Del Evangelio de san Lucas 1, 67-79
En aquel tiempo, Zacarías, padre de Juan, se llenó de Espíritu Santo y profetizó diciendo:
«Bendito sea el Señor, Dios de Israel, porque ha visitado y redimido a su pueblo, suscitándonos una fuerza de salvación en la casa de David, su siervo, según lo había predicho desde antiguo por boca de sus santos profetas. Es la salvación que nos libra de nuestros enemigos y de la mano de todos los que nos odian; realizando la misericordia que tuvo con nuestros padres, recordando su santa alianza y el juramento que juró a nuestro padre Abrahán para concedernos que, libres de temor, arrancados de la mano de los enemigos, le sirvamos con santidad y justicia, en su presencia, todos nuestros días. Y a ti, niño, te llamarán profeta del Altísimo, porque irás delante del Señor a preparar sus caminos, anunciando a su pueblo la salvación por el perdón de sus pecados. Por la entrañable misericordia de nuestro Dios, nos visitará el sol que nace de lo alto, para iluminar a los que viven en tinieblas y en sombra de muerte, para guiar nuestros pasos por el camino de la paz».
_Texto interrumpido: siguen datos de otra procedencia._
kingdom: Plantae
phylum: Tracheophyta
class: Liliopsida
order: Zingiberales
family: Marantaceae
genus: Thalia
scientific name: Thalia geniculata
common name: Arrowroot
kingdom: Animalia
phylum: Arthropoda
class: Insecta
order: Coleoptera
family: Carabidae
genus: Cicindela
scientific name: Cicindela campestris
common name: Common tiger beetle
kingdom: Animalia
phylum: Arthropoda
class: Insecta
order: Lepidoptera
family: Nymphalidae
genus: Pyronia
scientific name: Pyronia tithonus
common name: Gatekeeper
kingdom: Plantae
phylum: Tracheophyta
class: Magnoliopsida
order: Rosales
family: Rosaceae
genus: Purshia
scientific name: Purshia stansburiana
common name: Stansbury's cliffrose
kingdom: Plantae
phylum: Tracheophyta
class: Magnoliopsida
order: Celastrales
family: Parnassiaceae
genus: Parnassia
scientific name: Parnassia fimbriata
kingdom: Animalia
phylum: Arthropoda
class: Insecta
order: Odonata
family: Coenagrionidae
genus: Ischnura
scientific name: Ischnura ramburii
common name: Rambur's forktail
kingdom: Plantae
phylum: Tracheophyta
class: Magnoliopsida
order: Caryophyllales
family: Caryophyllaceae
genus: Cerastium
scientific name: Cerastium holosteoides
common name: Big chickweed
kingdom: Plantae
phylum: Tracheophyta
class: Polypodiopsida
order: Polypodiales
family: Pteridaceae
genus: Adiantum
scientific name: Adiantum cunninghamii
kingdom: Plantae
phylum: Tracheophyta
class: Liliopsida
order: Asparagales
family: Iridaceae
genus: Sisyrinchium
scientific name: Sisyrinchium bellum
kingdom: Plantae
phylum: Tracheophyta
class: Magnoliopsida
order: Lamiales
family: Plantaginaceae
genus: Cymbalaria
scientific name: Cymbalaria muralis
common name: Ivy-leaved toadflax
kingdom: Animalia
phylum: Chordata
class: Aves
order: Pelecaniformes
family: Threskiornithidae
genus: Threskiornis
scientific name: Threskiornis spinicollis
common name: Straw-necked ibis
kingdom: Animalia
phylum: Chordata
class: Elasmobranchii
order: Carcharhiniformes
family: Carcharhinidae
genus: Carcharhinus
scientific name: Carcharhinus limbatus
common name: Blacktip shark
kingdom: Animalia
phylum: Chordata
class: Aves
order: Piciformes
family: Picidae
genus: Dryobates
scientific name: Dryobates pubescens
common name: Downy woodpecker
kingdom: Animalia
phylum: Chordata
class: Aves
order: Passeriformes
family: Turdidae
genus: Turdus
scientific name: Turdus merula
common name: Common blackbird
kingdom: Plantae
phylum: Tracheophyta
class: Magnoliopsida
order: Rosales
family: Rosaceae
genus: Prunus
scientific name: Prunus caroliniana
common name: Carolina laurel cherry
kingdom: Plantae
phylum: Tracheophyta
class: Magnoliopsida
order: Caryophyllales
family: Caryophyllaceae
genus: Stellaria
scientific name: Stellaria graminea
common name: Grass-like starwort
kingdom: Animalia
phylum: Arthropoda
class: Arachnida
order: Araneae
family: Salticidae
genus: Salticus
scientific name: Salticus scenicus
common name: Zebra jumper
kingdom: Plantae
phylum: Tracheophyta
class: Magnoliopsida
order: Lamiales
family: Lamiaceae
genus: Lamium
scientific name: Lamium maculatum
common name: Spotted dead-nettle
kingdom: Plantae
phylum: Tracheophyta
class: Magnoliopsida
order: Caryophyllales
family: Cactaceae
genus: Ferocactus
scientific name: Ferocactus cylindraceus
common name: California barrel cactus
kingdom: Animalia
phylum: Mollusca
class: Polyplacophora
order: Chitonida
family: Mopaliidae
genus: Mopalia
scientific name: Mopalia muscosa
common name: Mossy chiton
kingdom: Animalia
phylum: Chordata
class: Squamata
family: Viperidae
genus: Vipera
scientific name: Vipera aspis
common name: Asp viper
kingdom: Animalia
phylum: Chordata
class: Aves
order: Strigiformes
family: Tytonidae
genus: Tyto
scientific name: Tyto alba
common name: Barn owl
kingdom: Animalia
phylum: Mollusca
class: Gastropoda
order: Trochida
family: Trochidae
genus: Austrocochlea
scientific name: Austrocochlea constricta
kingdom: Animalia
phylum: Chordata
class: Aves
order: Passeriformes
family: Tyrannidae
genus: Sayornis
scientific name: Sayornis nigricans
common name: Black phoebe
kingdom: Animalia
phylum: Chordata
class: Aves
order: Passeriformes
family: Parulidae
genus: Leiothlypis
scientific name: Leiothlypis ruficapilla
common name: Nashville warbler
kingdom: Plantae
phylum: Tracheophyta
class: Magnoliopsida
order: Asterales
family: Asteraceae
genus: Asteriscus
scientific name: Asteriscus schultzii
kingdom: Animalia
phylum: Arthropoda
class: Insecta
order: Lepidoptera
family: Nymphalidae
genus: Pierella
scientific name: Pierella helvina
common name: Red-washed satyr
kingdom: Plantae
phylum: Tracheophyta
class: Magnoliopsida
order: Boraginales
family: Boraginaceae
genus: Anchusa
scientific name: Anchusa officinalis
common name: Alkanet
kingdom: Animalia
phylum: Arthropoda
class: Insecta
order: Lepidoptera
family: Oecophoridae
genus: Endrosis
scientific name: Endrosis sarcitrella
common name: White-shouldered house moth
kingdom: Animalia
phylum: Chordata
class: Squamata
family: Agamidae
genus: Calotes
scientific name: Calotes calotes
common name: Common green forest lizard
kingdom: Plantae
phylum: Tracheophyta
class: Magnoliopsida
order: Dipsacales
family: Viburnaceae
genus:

El Evangelio de hoy nos presenta el llamado Benedictus, el canto que Zacarías entonó cuando vio nacer a su hijo Juan. Y al ver al niño vislumbró una brizna del plan divino, y al desatársele la lengua no pudo sino bendecir a Dios, igual que lo hizo san Francisco en Greccio, al rememorar la ternura del Niño de Belén.
¡Oh, Misterio de amor insondable, que vienes a encarnarte en nuestra indigencia! Vienes y nos visitas – ¡dos veces lo dice el Benedictus! – , pero la tuya es la historia de un viaje de ida y vuelta, para guiarnos hacia el destino que nos tienes preparado desde la eternidad. La salvación, la entrañable misericordia y la santa alianza son los senderos que nos conducen a tu presencia misma, para servir – ¡para vivir! – en tu presencia todos nuestros días. Ese es nuestro verdadero hogar: tu presencia, es decir… ¡Tú! Tú mismo eres nuestro destino, ese deseo inagotable, nuestro anhelo más profundo. Y la justicia, y la santidad, y la luz, y la paz, son los signos que te preceden y la hoja de ruta para encontrarte, para llegar a Ti.
Bendito seas, oh, Niño de Belén, que vienes a llevarnos de vuelta a casa.
¡Maranathá! Amén.
Hoy, colocado junto al Belén, voy a decirle al niño Dios: «¡Ven, Señor Jesús!»